- **Text under study**:
On October 13th, Foreign Minister Mélanie Joly, Canada’s Minister of Foreign Affairs visited Ewha for an intimate, closed-door discussion, followed by a 30-minute Q&A session where our GSIS students could ask questions that they felt were important regarding her work or the topics that were brought up. It was a very thought-provoking discussion that touched on a variety of exciting topics spanning from the Canada-Korea bilateral relationship, Canada’s Indo-Pacific Strategy in an evolving global context, and women’s role and leadership in politics, diplomacy and foreign affairs.

The lecture started with Dean Brendan Howe, from Ewha GSIS, providing an overview of Foreign Minister Joly’s milestones so far, as well as her areas of expertise, which range from women’s peace, international relations, cross-cultural communication, and business among others. The talk came at a time when both Korea and Canada, in the context of their Comprehensive Strategic partnership, will release their Indo-Pacific strategies where deeper cooperation between both countries in many common interest areas is expected.

Foreign Minister Joly was thrilled to be back in Korea after her last visit back in 2018 when she was the Heritage Minister of Canada, where she came to get to know more about the cultural powerhouse that Korea has become ever since the spread of Korean pop culture all over the world. 

During the talk, she expressed her concerns with the growing tensions both internationally, and in the Asia-pacific region – especially with the DPRK missile launches a few days prior to the talk, as well as the escalating tensions in the Taiwan Strait, and the South China Sea. In light of this context, she stressed the urgency for countries like Canada, Korea, and Japan, along with other countries, to work together. 

When it comes to further cooperation with Korea, both countries are working hard to increase trade and investment with each other, with Canada planning on exporting energy to Korea by 2025. When it comes to economic cooperation, AI and innovation are other key areas Canada wants to work with Korea. In the security area, Foreign Minister Joly stressed that Canada wants to play a bigger role since the future will take place in the Indo-Pacific region, and Canada has to take a more active role in the region to ensure security, hence why there have been efforts to further deepen cooperation with like-minded countries like Korea.

During the discussion with Dean Howe, Foreign Minister Joly pointed out that while security is still a key part of Canada’s foreign policy, times have changed and now it strives to bring stability. Canada’s role as a middle power is to ensure both big and small countries abide by the rules equally.

- **Questions on the material**:
A. From the report on Mélanie Joly's visit to Ewha, write out the stretch from "During the discussion" through "the rules equally.".
B. In the report on Mélanie Joly's visit to Ewha, which areas of expertise does Dean Howe's overview name for her? List each one.
C. Carry on the report on Mélanie Joly's visit to Ewha, starting after its final sentence.

- **Entries shown**:
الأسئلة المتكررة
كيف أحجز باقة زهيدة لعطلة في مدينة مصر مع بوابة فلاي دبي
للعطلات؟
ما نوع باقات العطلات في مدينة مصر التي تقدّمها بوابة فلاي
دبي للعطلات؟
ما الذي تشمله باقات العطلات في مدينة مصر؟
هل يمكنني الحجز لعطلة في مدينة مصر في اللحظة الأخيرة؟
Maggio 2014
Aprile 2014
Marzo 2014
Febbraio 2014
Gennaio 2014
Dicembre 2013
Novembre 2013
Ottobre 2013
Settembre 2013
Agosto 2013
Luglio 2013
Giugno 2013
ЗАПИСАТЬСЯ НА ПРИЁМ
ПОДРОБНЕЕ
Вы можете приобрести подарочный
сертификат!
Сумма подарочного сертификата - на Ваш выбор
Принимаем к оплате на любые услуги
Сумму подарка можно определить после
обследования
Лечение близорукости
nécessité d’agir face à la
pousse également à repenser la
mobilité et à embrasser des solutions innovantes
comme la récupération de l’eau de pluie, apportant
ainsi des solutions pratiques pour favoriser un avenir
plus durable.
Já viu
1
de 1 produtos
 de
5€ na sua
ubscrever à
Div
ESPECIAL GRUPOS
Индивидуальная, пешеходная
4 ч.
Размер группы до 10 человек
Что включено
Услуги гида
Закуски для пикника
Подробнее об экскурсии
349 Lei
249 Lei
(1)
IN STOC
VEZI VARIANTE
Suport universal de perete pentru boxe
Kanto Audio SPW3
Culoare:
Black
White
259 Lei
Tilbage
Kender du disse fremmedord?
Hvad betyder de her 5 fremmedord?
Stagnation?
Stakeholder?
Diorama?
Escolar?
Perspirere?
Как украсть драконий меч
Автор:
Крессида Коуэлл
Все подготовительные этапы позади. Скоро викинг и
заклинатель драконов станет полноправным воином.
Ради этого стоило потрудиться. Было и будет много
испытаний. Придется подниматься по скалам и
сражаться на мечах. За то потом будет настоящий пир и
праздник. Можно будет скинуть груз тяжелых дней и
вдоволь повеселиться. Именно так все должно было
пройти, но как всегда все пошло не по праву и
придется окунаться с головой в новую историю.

- **Outputs in order**:
A.
During the discussion with Dean Howe, Foreign Minister Joly pointed out that while security is still a key part of Canada’s foreign policy, times have changed and now it strives to bring stability. Canada’s role as a middle power is to ensure both big and small countries abide by the rules equally.

B.
- women's peace
- international relations
- cross-cultural communication
- business

C.
Canada as a middle power, is also a diplomatic powerhouse, so in this sense, it has the ability to bring countries together. The purpose of her travels in Asia was to assert how can Canada reach out to other Asian countries such as Korea, Japan, and even ASEAN countries to work together in terms of security, especially when it comes to facing a growing assertive China, as well as the actions of the DPRK. Still, she remarked it is important to work with China, especially when it comes to issues like climate change since there is a significant amount of waste being thrown into the East Sea that urgently needs to be addressed. 


After a discussion with Dean Howe, the floor was open to GSIS students, who were eager to ask several questions, and know more in-depth about what the job of a foreign minister entails.

What are Canada’s considerations in taking a more non-western perspective to deal with Asia?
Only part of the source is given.